__TASK DETAILS__
Pick up the Tex-Mex restaurant review below and continue it from its last sentence.

__DOCUMENT PASSAGE__
==================================================

People will often jump to the defense of the extensive taco list. I’m not quite there. They aren’t bad, since there are no overdone and ill-prepared sauces to be found, but there isn’t anything award winning to be found. The lobster tacos are a tasty mess, but at roughly $9 a head, nowhere near justifiable.
Some would like to revel in the margaritas. Unfortunately, I’ll blow right past “never done it for me” and settle in on “a complete waste of cash.” The margaritas are like syrup in a glass … sweet and absent of any real tequila punch, not to be confused with a donkey punch :0). If you are unfamiliar with a donkey punch, I suggest you bypass Google and just keep reading. Thus, you can continue to assume that I am a well-adjusted and polite Southern gentleman. [Which I am … thank you very much Mrs. Dallas Clark]
Table Talking Meredith Ford Goldman ruffled a lot of feathers when she wrote up the Tex-Mex destination. That explains the “do not pass” sign sporting her name right by the door (and behind the bars cover thing windows – for serious?). While I doubt my words will get me banned, I do think NLC has some serious flaws and shortcomings, as well as a handful of saving graces.

==================================================

__SOURCE INFORMATION__

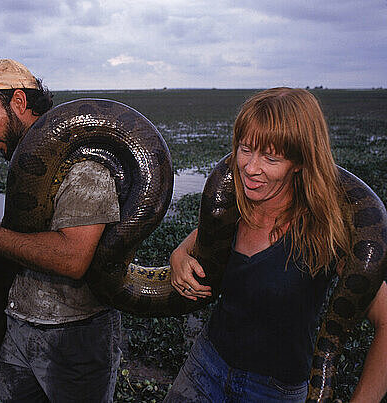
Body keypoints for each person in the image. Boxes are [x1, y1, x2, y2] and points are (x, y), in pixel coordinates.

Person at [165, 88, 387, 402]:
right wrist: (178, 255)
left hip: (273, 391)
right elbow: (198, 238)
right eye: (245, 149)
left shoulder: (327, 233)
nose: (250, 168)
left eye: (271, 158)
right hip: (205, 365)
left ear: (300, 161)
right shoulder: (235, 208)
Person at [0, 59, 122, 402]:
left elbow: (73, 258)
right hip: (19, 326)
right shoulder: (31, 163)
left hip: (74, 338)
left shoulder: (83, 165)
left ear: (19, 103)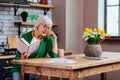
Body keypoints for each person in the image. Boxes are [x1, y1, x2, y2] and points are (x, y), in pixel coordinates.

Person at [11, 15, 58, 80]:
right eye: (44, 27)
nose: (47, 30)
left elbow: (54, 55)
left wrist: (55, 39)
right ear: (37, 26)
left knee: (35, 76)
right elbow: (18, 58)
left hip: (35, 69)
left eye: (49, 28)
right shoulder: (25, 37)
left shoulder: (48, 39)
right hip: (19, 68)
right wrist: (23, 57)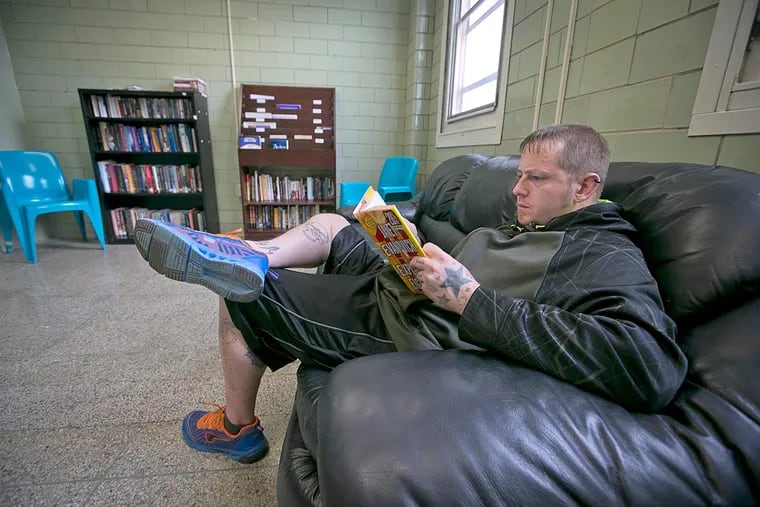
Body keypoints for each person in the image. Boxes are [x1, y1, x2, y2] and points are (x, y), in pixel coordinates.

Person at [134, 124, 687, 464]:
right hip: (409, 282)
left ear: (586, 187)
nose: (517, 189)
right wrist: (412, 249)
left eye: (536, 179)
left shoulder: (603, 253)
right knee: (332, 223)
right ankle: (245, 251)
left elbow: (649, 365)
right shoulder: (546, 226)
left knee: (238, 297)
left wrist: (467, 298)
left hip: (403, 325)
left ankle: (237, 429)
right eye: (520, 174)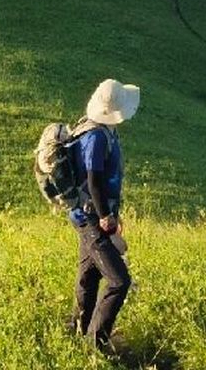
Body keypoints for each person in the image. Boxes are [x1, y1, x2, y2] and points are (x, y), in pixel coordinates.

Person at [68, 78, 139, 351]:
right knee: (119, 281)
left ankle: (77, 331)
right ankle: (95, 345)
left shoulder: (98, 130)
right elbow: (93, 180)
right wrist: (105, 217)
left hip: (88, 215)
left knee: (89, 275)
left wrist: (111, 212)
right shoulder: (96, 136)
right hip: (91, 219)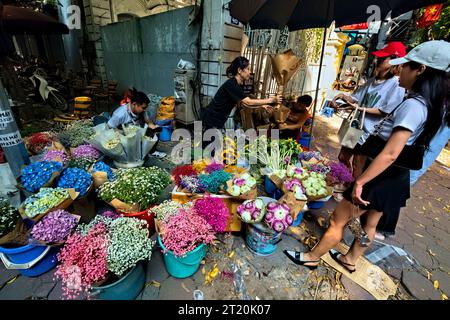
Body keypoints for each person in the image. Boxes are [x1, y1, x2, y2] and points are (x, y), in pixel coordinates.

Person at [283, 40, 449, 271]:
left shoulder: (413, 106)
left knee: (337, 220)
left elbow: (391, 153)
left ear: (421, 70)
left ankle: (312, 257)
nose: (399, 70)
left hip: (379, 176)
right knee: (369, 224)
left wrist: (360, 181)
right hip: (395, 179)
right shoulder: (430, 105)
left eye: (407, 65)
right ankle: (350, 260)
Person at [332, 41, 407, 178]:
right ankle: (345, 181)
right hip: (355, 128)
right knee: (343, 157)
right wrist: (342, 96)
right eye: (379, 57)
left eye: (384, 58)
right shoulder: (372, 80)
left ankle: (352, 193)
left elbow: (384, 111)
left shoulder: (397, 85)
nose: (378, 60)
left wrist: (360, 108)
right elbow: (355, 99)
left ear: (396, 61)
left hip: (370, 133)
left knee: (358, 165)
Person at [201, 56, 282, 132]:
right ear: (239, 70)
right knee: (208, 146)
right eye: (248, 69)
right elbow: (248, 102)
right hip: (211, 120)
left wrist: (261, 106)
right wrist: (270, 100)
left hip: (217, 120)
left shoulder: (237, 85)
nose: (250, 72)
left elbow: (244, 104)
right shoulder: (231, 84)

==================================================

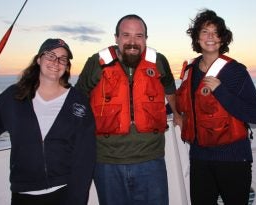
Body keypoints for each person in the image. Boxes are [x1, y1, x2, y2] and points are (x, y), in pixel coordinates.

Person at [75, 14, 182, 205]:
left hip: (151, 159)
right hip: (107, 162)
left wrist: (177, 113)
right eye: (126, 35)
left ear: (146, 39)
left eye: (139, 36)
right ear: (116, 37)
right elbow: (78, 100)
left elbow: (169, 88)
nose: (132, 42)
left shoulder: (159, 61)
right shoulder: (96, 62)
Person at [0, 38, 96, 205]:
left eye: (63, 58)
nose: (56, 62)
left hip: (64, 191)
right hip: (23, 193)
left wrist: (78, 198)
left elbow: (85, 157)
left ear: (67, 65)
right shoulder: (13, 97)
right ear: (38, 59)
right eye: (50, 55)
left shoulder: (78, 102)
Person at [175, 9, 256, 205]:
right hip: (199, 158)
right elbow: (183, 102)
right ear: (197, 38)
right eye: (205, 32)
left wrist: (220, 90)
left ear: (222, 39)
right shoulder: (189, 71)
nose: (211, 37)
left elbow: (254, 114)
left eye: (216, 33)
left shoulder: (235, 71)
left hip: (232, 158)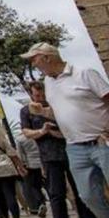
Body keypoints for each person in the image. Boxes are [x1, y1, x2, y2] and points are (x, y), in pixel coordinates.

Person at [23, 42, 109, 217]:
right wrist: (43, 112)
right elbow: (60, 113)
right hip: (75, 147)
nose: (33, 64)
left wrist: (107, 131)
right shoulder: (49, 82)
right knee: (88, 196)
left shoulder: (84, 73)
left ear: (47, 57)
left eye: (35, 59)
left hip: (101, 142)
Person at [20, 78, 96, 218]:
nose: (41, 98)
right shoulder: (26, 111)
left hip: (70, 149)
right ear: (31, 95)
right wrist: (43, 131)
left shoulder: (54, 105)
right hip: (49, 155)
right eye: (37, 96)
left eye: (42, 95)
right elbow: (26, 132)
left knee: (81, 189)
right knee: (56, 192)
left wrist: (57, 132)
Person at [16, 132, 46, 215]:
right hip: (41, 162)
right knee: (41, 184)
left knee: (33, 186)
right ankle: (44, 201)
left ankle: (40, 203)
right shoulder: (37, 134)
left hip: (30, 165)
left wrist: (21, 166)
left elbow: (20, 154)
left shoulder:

==================================================

__EXERCISE OUTPUT__
Despite the tastiness of the steak, there are just to many uh-oh moments and too few standouts to really go ape for the food. The real pleasure of a trip is usually in the vibrant atmosphere. The flip side to that is the wait and the cramped quarters, which often exceeds 30m, even for a duet. If you are looking for peace and quiet, you will probably be turned off. Still, Nuevo Laredo wants a crowd and they want a happy atmosphere, and that’s what they deliver. Stick to the steak products, and you’ll manage just fine. Dabble in the crustacean options – and you’ll have a good chance. Taking it a step farther, if you are craving simple queso blanco – there’s plenty of that to go around as well.
Look, no matter what I say, the reality remains that a vast number of people love this place with unabashed fervor. I won’t hate you if you are one of them, and there’s a chance you’ll see me there anyway. However, it wouldn’t hurt if the food was re-tuned and the service went through a major overhaul.